(Written task a)
Copy the part of the callback abuse text starting at "Definition: Is a Windows API that" and ending at "a regular interval.", word for word.

(Provided passage)
____

This inversion of control is what makes callbacks so powerful:

Event-driven flow: Your code runs only when it matters (Ex: a timer fires, a window receives a message, an I/O completes).
Thread reuse: Because the operating system or library already owns a pool of threads, you rarely need to create one yourself.
Stealth: Since no explicit CreateThread call appears in your code, detection logic that keys off thread creation often misses the execution entirely.

Callback Abuse Cheat-Sheet

CreateTimerQueueTimer

Definition: Is a Windows API that lets you schedule a function (your “callback”) to run once after a delay you choose or to repeat at a regular interval.

When it fires: After a delay you set, then repeatedly on a built-in thread-pool timer

Where it runs: A background worker thread inside the same process

Why attackers use it: Easy “sleep-then-wake” for payloads without creating a new thread

Attack process:

Allocate RWX or RX memory and copy your shellcode or stub there
Call CreateTimerQueueTimer(&hTimer, NULL, MyCallbackFunction, myContextPointer, dueTime, period, 0).
myContextPointer is optional data you pass in.

What defenders can spot: ETW ThreadPoolTimer events or periodic CPU bursts.

CreateTimerQueueTimer by itself is a perfectly legitimate Windows API and won’t trip AV or EDR just because you called it. What gets flagged is how you use it:

Callback in non-image memory: If the function pointer you registered lives in heap/RWX memory rather than inside a signed DLL or EXE image, EDRs will log “callback into executable heap.”
Heap/RWX allocations beforehand: VirtualAlloc’ing a large RWX region, writing shellcode there, then immediately scheduling it via CreateTimerQueueTimer looks very suspicious.
Unusual timer patterns: Rapid, high-frequency timers or timers set far in the future and never reset can trigger heuristic rules.
ETW/Telemetry anomalies: Defenders monitor the ThreadPoolTimer ETW provider; if callback addresses jump around or point into non-standard regions, that’s a red flag.

EnumWindows/EnumChildWindows

Definition: Is a Windows API function that lets a program discover all top-level desktop windows or child windows currently open on the system.

When it fires: Each time Windows loops through open windows (Ex: a GUI refresh).

Where it runs: The application’s main GUI thread during that loop.

Why attackers use it: Blends into real GUI activity; defenders see “EnumWindows” on the call stack, which is common in UI tools.

Attack process:

Inject a DLL into the target process, Ex: via CreateRemoteThread + LoadLibrary.
In that DLL, call EnumWindows (MyEnumProc, param) where MyEnumProc points into your code.
Inside MyEnumProc, locate a writable region or perform your malicious action.

What defenders can spot: Unusual call stacks in user32!EnumWindows carrying RX pages.

____

(Written task b)
Write out all the records again, replacing "Identify" with "List" and keeping everything else the same. Leave the pictures out.

____

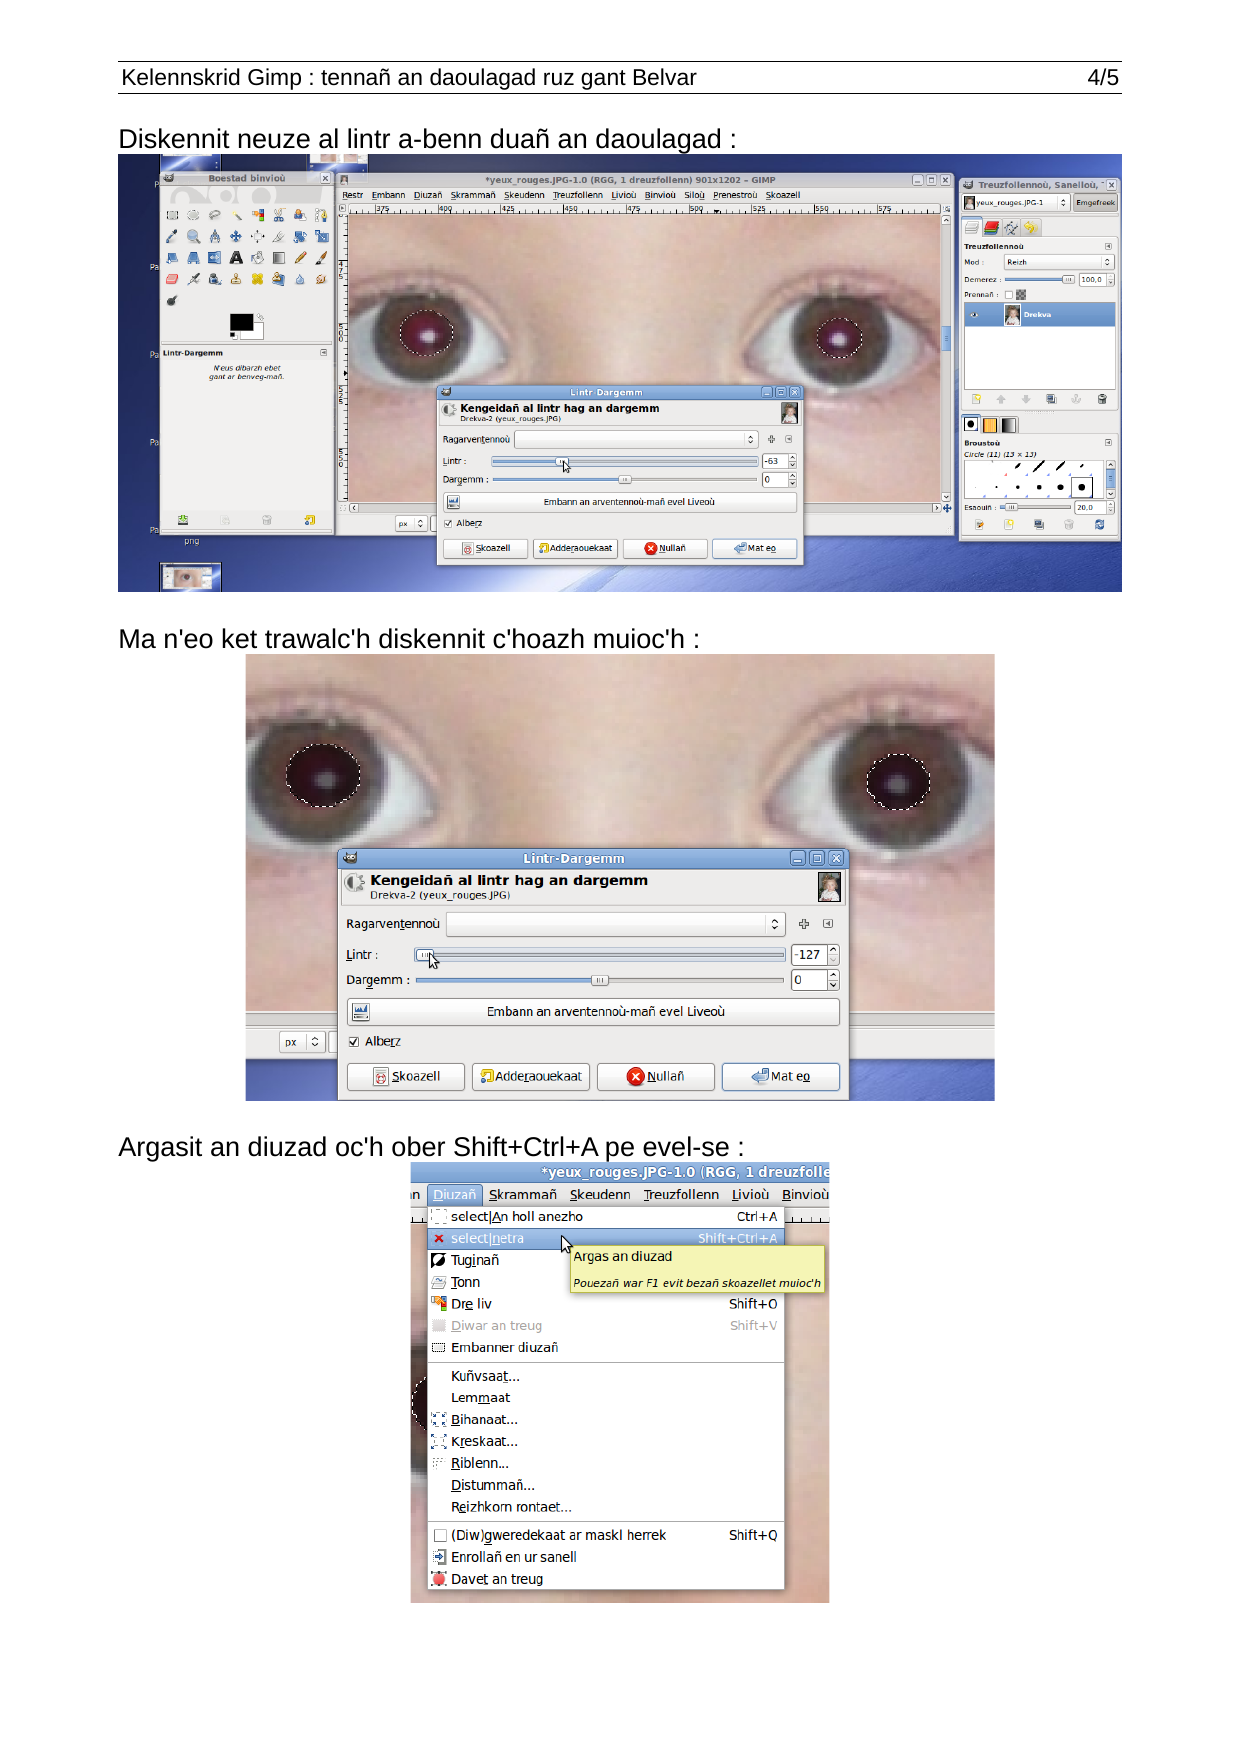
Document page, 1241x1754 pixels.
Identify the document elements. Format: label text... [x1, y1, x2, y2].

text Ma n'eo ket trawalc'h diskennit c'hoazh muioc'h : [118, 623, 1122, 654]
picture [410, 1162, 830, 1603]
text Argasit an diuzad oc'h ober Shift+Ctrl+A pe evel-se : [118, 1131, 1122, 1163]
picture [118, 154, 1122, 592]
text Diskennit neuze al lintr a-benn duañ an daoulagad : [118, 123, 1122, 154]
picture [245, 654, 995, 1101]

____

(Finished answer a)
Definition: Is a Windows API that lets you schedule a function (your “callback”) to run once after a delay you choose or to repeat at a regular interval.

(Finished answer b)
Document page, 1241x1754 pixels.
List the document elements. Format: label text... [x1, y1, x2, y2].

text Ma n'eo ket trawalc'h diskennit c'hoazh muioc'h : [118, 623, 1122, 654]
picture [410, 1162, 830, 1603]
text Argasit an diuzad oc'h ober Shift+Ctrl+A pe evel-se : [118, 1131, 1122, 1163]
picture [118, 154, 1122, 592]
text Diskennit neuze al lintr a-benn duañ an daoulagad : [118, 123, 1122, 154]
picture [245, 654, 995, 1101]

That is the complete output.